> [Instructions to follow] Output the lines from the line with "どうしても欲しい海鮮は何と" through the final line as a JSON list of strings, one string per line, with blank lines skipped and the pictures left out.

** Opening Data to examine block **

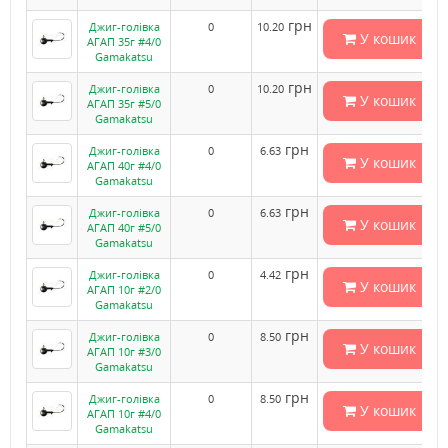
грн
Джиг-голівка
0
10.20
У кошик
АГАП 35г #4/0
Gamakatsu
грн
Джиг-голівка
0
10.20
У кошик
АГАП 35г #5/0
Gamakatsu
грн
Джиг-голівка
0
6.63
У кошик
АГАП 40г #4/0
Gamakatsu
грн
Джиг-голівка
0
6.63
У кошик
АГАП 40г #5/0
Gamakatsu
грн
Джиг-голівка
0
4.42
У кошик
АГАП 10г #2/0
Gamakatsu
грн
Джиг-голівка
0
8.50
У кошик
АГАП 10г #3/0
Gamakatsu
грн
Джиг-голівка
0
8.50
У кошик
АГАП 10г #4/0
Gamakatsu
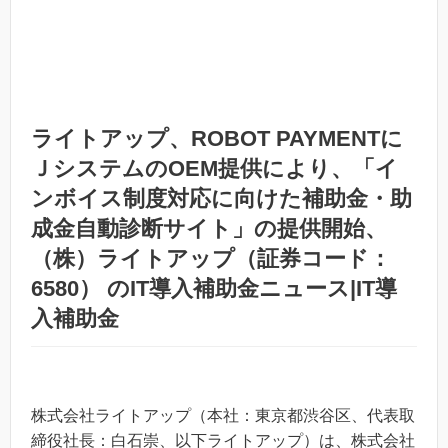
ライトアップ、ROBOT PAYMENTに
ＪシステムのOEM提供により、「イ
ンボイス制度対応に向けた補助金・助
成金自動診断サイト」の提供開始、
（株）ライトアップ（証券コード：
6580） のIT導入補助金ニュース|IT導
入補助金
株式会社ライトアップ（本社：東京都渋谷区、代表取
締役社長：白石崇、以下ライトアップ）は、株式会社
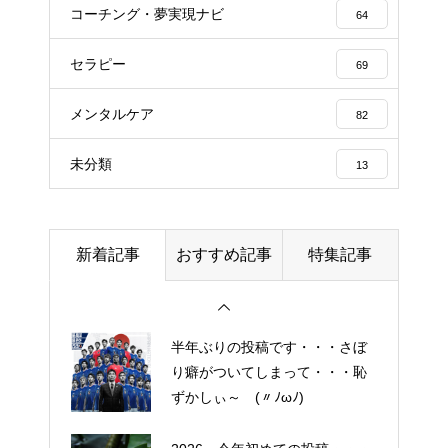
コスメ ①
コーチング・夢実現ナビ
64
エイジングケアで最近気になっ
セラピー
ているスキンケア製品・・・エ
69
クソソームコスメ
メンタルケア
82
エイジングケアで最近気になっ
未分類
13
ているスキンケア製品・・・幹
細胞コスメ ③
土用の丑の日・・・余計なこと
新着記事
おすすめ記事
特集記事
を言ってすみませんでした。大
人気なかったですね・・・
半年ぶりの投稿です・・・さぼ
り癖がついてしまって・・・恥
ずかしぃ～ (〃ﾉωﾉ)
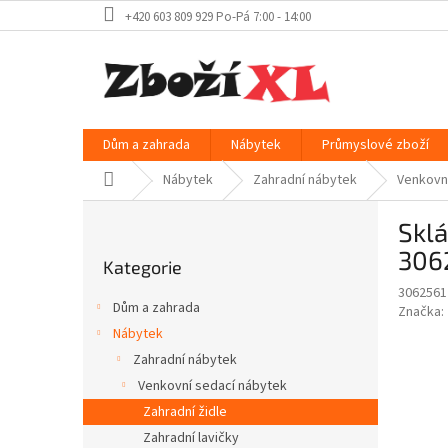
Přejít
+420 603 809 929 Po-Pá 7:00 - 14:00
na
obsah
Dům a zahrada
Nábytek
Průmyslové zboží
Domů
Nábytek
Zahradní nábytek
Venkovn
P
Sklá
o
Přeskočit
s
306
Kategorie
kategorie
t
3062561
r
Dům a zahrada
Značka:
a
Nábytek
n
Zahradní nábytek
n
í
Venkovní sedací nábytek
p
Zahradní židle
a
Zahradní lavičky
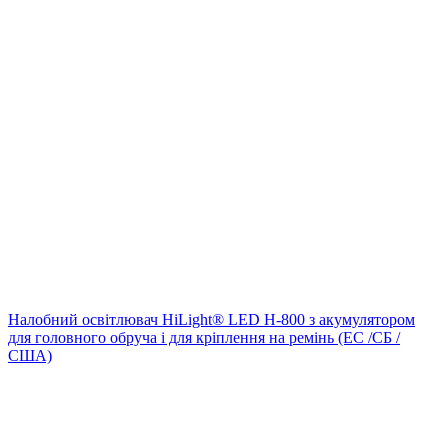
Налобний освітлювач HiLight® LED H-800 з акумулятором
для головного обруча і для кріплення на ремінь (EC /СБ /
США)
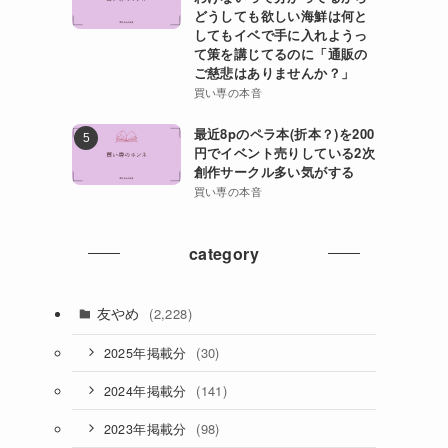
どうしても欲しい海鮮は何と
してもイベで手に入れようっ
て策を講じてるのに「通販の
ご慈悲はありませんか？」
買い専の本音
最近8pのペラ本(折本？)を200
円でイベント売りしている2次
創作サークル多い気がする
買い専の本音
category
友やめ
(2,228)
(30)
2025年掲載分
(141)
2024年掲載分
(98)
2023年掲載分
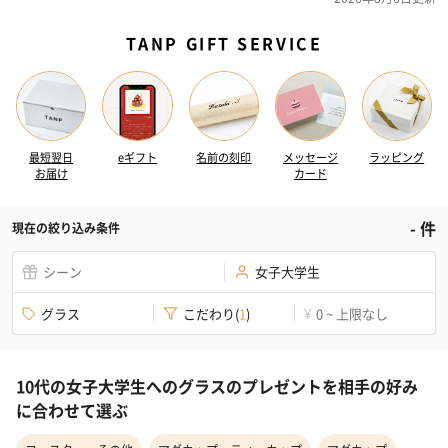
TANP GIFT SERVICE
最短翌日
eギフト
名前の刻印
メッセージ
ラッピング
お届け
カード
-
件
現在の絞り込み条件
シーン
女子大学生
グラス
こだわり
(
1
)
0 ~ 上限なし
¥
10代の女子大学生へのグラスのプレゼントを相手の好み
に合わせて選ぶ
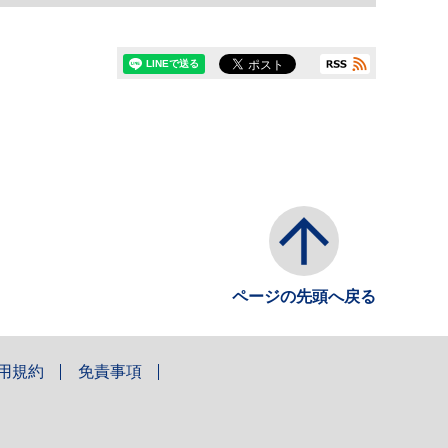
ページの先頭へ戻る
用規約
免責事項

** Closing Data to examine block **

> [Written answer]
[
  "どうしても欲しい海鮮は何と",
  "してもイベで手に入れようっ",
  "て策を講じてるのに「通販の",
  "ご慈悲はありませんか？」",
  "買い専の本音",
  "最近8pのペラ本(折本？)を200",
  "円でイベント売りしている2次",
  "創作サークル多い気がする",
  "買い専の本音",
  "category",
  "友やめ",
  "(2,228)",
  "(30)",
  "2025年掲載分",
  "(141)",
  "2024年掲載分",
  "(98)",
  "2023年掲載分",
  "TANP GIFT SERVICE",
  "最短翌日",
  "eギフト",
  "名前の刻印",
  "メッセージ",
  "ラッピング",
  "お届け",
  "カード",
  "-",
  "件",
  "現在の絞り込み条件",
  "シーン",
  "女子大学生",
  "グラス",
  "こだわり",
  "(",
  "1",
  ")",
  "0 ~ 上限なし",
  "¥",
  "10代の女子大学生へのグラスのプレゼントを相手の好み",
  "に合わせて選ぶ",
  "ページの先頭へ戻る",
  "用規約",
  "免責事項"
]